## ACTIVITY
Using the entries below, give the count of lines that hold "Stahl". Say nothing besides the number.

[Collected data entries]

Segment Open

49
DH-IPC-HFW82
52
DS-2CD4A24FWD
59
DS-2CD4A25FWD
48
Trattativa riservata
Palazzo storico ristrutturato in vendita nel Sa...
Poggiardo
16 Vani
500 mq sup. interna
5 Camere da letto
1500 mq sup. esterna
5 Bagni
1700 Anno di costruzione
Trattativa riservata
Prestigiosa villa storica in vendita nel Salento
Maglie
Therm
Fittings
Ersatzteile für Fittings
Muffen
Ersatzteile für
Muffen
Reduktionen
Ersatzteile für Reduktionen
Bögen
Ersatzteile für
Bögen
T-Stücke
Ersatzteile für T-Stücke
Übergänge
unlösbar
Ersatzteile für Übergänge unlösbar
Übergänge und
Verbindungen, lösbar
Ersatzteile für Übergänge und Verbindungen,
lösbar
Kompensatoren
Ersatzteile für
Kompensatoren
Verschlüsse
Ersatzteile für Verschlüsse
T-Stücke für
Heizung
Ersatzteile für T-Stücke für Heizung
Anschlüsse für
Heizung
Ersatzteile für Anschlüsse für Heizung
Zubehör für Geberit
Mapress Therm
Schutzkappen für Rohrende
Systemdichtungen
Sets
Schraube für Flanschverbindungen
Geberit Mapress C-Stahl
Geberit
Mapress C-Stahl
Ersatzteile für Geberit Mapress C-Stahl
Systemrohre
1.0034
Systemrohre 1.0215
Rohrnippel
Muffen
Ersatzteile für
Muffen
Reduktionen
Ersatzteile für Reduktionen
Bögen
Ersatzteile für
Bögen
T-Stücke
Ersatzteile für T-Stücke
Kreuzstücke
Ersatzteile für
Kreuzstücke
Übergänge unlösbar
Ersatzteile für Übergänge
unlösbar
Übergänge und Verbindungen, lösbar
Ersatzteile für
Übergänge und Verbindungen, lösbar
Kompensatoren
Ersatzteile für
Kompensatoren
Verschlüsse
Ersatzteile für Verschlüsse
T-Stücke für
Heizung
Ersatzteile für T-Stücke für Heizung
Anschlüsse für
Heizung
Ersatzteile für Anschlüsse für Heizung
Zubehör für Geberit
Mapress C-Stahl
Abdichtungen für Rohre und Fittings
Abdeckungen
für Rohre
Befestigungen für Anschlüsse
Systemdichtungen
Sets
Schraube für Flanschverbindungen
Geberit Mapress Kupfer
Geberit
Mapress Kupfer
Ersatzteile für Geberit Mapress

Segment Closed
Segment Open

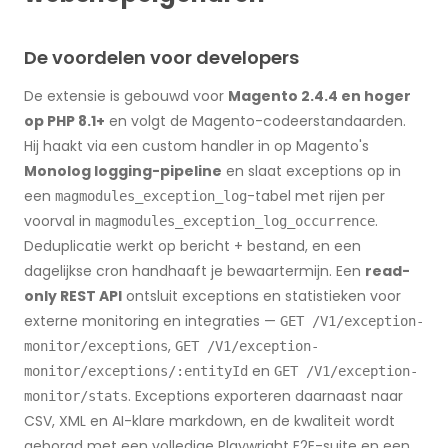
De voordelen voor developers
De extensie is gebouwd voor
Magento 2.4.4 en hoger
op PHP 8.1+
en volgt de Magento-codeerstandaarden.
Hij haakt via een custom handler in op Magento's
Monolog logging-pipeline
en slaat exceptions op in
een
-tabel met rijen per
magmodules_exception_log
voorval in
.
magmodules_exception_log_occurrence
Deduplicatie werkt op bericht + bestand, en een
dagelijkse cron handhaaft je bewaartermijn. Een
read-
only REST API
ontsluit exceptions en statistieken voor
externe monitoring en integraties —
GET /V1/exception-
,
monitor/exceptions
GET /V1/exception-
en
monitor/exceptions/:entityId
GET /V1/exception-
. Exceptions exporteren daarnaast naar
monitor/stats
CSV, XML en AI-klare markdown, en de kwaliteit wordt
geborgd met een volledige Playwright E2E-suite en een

Segment Closed

## ANSWER
4